Exercise instructions - Report every line of the records that contains the word "image".

BEGIN Listed entries

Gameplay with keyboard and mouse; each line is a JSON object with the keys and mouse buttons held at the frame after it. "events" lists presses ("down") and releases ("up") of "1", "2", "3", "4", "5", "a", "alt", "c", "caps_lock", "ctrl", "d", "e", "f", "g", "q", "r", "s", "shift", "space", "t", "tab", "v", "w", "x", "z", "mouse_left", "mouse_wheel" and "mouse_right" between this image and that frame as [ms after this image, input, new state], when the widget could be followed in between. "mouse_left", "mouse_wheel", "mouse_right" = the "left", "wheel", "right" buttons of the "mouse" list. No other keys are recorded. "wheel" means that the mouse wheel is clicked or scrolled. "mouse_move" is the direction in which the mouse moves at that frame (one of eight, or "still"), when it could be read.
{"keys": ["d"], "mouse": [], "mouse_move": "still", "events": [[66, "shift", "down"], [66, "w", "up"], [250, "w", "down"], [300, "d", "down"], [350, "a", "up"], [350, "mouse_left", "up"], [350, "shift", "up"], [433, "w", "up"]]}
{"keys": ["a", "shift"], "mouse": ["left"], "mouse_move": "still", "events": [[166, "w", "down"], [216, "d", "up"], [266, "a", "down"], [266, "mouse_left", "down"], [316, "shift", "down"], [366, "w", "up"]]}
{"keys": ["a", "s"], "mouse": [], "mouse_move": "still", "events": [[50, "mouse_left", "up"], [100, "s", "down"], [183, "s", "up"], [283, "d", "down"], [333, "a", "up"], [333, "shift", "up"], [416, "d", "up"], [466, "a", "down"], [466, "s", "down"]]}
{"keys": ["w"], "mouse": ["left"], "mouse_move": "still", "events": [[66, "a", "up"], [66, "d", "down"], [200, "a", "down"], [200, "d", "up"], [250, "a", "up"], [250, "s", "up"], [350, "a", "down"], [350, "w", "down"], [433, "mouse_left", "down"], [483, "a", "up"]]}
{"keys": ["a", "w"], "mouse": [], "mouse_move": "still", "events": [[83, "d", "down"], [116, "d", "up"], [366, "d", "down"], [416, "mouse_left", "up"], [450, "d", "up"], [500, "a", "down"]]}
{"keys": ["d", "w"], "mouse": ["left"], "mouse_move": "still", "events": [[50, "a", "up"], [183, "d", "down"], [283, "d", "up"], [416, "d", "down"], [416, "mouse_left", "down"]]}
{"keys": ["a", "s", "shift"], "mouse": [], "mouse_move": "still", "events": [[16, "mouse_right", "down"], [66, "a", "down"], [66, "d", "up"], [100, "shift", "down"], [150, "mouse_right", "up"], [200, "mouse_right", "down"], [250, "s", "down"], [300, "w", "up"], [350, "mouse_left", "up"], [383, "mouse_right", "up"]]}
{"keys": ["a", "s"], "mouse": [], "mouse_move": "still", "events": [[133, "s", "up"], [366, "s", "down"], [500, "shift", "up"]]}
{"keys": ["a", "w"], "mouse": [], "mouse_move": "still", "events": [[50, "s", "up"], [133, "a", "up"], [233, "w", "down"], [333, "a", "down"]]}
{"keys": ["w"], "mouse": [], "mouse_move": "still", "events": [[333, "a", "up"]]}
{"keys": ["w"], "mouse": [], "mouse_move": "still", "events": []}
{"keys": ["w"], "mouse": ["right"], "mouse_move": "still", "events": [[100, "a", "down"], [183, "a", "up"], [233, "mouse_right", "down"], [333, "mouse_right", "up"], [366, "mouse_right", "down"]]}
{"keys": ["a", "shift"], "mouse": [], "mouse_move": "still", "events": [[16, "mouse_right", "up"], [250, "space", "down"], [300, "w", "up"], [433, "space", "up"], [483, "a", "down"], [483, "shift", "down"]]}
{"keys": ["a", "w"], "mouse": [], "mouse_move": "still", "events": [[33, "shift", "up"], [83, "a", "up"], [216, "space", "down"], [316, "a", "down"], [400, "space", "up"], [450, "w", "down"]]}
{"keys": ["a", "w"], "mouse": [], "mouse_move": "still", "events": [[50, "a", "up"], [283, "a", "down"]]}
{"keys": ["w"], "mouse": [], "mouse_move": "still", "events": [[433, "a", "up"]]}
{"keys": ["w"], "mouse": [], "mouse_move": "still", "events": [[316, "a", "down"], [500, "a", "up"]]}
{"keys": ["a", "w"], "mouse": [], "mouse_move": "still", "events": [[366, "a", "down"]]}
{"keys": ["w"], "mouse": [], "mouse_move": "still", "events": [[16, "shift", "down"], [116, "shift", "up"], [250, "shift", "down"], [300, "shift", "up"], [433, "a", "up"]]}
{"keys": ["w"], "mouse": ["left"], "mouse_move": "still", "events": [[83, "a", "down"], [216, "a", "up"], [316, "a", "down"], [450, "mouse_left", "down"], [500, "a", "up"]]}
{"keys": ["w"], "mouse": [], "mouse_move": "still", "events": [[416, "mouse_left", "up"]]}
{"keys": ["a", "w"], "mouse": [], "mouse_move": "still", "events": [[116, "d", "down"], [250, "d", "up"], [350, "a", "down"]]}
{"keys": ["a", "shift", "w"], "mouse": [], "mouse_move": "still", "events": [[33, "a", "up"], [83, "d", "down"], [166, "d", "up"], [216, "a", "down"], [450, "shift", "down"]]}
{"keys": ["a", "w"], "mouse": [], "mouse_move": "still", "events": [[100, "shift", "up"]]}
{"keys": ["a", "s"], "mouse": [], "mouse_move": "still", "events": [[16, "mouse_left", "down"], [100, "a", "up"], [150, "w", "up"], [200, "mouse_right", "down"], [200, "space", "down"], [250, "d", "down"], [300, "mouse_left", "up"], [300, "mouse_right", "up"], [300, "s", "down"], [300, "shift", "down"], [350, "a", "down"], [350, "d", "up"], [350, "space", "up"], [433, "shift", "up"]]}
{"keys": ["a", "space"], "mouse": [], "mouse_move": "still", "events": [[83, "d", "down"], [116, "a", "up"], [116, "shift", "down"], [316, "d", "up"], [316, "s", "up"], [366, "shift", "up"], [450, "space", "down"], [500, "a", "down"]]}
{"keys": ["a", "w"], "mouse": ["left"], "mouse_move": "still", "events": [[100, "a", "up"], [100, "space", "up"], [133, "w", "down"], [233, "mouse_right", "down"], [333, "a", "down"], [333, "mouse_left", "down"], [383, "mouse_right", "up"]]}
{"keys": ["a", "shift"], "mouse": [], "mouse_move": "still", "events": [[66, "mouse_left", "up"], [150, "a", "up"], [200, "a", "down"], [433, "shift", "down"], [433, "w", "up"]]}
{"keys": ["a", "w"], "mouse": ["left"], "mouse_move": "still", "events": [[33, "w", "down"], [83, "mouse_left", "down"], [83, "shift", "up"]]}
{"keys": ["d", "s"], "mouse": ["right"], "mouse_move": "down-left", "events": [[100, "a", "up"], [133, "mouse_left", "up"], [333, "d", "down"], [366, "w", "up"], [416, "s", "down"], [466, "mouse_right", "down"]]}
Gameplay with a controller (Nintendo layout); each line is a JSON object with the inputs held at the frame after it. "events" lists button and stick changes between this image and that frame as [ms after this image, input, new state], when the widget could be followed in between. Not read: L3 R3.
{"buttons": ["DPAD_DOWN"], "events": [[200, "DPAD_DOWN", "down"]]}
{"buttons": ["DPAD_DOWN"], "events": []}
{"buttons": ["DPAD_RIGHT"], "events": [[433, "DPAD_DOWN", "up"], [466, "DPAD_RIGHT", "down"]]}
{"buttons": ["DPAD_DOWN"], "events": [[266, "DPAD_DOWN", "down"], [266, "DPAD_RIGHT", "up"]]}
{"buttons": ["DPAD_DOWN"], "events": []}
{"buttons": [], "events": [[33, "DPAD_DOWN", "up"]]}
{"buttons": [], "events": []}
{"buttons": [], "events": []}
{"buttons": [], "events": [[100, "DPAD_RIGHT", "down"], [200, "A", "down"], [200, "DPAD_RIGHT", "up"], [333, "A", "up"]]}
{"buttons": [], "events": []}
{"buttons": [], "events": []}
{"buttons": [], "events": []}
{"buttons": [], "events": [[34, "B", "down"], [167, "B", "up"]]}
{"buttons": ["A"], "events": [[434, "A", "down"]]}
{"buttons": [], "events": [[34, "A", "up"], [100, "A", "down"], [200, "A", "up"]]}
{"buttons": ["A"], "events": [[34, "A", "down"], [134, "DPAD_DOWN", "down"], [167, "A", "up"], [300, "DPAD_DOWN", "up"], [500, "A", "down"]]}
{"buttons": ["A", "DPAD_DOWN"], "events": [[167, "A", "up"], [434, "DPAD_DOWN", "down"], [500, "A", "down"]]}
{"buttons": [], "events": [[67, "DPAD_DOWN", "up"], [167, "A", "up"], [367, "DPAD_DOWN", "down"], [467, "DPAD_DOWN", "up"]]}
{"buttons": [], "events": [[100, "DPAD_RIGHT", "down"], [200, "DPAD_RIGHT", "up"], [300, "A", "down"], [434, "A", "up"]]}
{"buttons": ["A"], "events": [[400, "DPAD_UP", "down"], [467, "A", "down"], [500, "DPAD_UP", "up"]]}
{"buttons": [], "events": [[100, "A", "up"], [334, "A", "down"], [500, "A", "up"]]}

END Listed entries

Exercise solution -
Gameplay with keyboard and mouse; each line is a JSON object with the keys and mouse buttons held at the frame after it. "events" lists presses ("down") and releases ("up") of "1", "2", "3", "4", "5", "a", "alt", "c", "caps_lock", "ctrl", "d", "e", "f", "g", "q", "r", "s", "shift", "space", "t", "tab", "v", "w", "x", "z", "mouse_left", "mouse_wheel" and "mouse_right" between this image and that frame as [ms after this image, input, new state], when the widget could be followed in between. "mouse_left", "mouse_wheel", "mouse_right" = the "left", "wheel", "right" buttons of the "mouse" list. No other keys are recorded. "wheel" means that the mouse wheel is clicked or scrolled. "mouse_move" is the direction in which the mouse moves at that frame (one of eight, or "still"), when it could be read.
Gameplay with a controller (Nintendo layout); each line is a JSON object with the inputs held at the frame after it. "events" lists button and stick changes between this image and that frame as [ms after this image, input, new state], when the widget could be followed in between. Not read: L3 R3.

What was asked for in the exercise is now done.